A few numbers say it all. When Tiscali was first listed on Milan's stock exchange last October, its shares were selling for roughly $46. By the end of the first day, the price had jumped 55 percent. Today, one share costs more than $855. "Do you have any Tiscali, by chance?" Italians wistfully ask anyone who seems to enjoy a sudden burst of fiscal fitness.
Just who is Soru, whom even Wall Street is watching carefully, and just what does he do? The whole story appears far-fetched unless observed through the lens of the new economy. Renato Soru, forty-two-years old, looks like an anonymous manager and hails from Sardinia-not known as a breeding ground for Italian tycoons. The Italian island is off the economic beaten track, better known for grazing sheep and beautiful beaches. Today, thanks to Soru, Sardinia has forcefully entered European financial headlines. In 1997, when he created his telephone and telecommunications company, with which he planned to challenge Telecom Italia's public monopoly, he chose to name his company after a local grotto known only to speleologists. Today the Tiscali name is well known throughout Italian business circles as one of the leading forces in the close-fought battle between mobile phones, portable Internet, and the entire industry of virtual technology.
His company's rapid rise, however, did not go to Soru's head.

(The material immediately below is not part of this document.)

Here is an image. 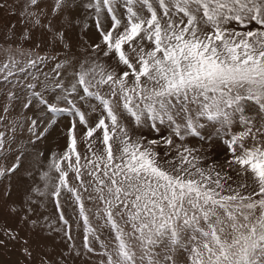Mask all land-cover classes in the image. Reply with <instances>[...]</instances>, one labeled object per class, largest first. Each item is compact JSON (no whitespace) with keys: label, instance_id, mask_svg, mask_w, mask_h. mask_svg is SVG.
<instances>
[{"label":"snow or ice","instance_id":"1","mask_svg":"<svg viewBox=\"0 0 264 264\" xmlns=\"http://www.w3.org/2000/svg\"><path fill=\"white\" fill-rule=\"evenodd\" d=\"M75 3L55 0L53 11ZM29 4L37 6L38 0H25V9ZM123 4L126 16L121 19L114 0H103L112 24L105 31L97 20L101 44L93 46L94 53L113 59L123 70H110L99 57L87 67L82 64L74 73L75 83L57 97L70 108L49 103L40 94L48 112L71 111L86 128L87 154L77 150L73 123L67 150L53 159L58 183L51 195L59 207L62 190L71 193L85 226L84 248L92 252L89 235L94 236L95 229L79 191L91 188L88 198L102 202L98 214L103 213L114 233L111 251L101 244L106 264H177L179 250L187 253V264H264V0ZM94 7L99 15L100 0ZM25 14L32 15L22 17ZM104 87L108 92L102 94ZM72 94L97 102L102 115L94 126L69 99ZM122 116L137 130L149 127L159 133L167 126L170 135L145 143L144 137H133ZM209 122L220 125L229 137L223 140L230 156L228 170L250 178L251 184L245 180L233 187L227 171L217 170L216 164L201 167L197 150L175 144L173 137H198ZM36 124L33 120L29 130ZM236 125L242 130L233 132ZM98 131L101 137H96ZM3 136L0 132V147ZM97 143L100 147L93 150ZM174 145L176 156L167 159ZM160 148L165 149L163 155ZM20 159L6 171H15ZM4 171L0 169V175ZM70 173L78 187L71 185ZM85 175L90 177L87 183Z\"/></svg>","mask_w":264,"mask_h":264},{"label":"rangeland","instance_id":"2","mask_svg":"<svg viewBox=\"0 0 264 264\" xmlns=\"http://www.w3.org/2000/svg\"><path fill=\"white\" fill-rule=\"evenodd\" d=\"M100 2L98 15L94 7L96 0H76L72 7L57 11H53L55 0H38L37 6L29 4L26 9L23 6L25 0H0V68H3L0 70V132L4 133L0 169L5 170L0 175V264H101V261L106 264L107 257L101 255L105 250L101 244L107 245L110 251L115 247L114 233L105 223L103 213L98 214V209L103 208L102 202L88 198L91 188L79 191L95 229V235L90 234L89 237L92 252L84 248V222L77 212L74 198L66 190L61 192L60 203L67 224L60 219L51 195L58 183V173L51 164L54 158L58 159L67 150L72 122L76 125L77 150L82 155L87 154L84 140L86 128L71 111L53 114L40 103V94H43L49 103L70 108L71 105L57 97L75 83L74 73L80 70L81 65L87 67L97 57L110 70H123V66L116 68L113 59L104 58L101 52L94 53L93 46L101 44L97 20L105 31L112 24L103 0ZM113 6L118 18L123 19L122 13H126L123 0H114ZM27 12L32 15L22 17L21 13ZM49 23L51 26L45 27ZM13 60L14 65L11 64ZM58 64L62 65L60 69H57ZM57 71L62 75L57 76ZM57 84L62 87L57 88ZM100 91L107 93L108 88H101ZM69 99L75 100L89 125L94 126L98 121L97 111H101L97 102L81 101L75 94ZM25 104L29 107L25 108ZM93 105H96L95 111ZM33 120L37 124L30 131ZM121 121L128 126L134 138L144 137L145 143L159 139L161 135H170L167 126H162L157 133L149 127L137 130L134 122L125 116L121 117ZM201 123L204 121L201 120ZM215 125L206 124L200 129V136H188L184 141L173 137L175 144H186L197 150L202 157L201 167L216 164L217 170L227 171L237 182L229 181L233 187L245 180L251 184L250 178L237 176L235 171L226 167L225 162L230 156L223 140L229 137L225 135V129L216 125L218 136H223L219 139L213 133ZM235 128L238 129L233 132L242 130L239 125ZM40 133L44 134L41 136ZM95 135L101 137L99 131ZM209 136L211 139H206ZM98 147L97 143L94 149ZM164 150L158 149L161 155ZM175 156L174 145L167 159ZM17 157L21 158L19 167L7 172L17 163ZM45 173L47 179L44 178ZM89 179L84 176L86 183ZM70 183L73 187L79 185L72 173ZM249 191L251 188L243 190V194ZM122 226L126 231L131 230L130 225ZM176 256L177 264H187V253L179 250Z\"/></svg>","mask_w":264,"mask_h":264}]
</instances>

Instead of moving to Milan or Rome, the respective economic and political capitals of Italy, he remained on Sardinia. There Soru holds the reins of his growing empire while maintaining his sober lifestyle in his birthplace, the small town of Sanluri with 9,000 inhabitants located near the island's capital, Cagliari.
He was not born rich. His father was a government employee, and his mother owned a modest grocery store. He has four brothers, one of whom runs a small factory that makes French fries. He graduated with a degree in economics but soon realized that he wanted to look beyond the island's borders. He got a loan and went to Czechoslovakia, where he created Czech On-Line. It was his first success. When he sold the company, he invested the money at home. Tiscali was born and has forever changed the Italian economy, which for decades has revolved around a handful of families and a few big state-owned groups.
Soru, however, has avoided transforming himself into a public person, preferring to keep a low profile. Meanwhile, Tiscali, which began with thirteen employees, today has only 200. He made his fortune thanks to the Internet but remains cautious about all the 'e-hype'. "I am lucky to represent
change, of course. But the virtual world is not an obligatory route," he says. "I don't tell my four children that if they don't start to work with a computer online they won't have a future. My oldest daughter studies ancient literature at the university. All of them have a computer and know how to navigate online, but nothing more than that."
It might also be that if their father continues to turn everything he touches into gold, maybe they will not really have to work.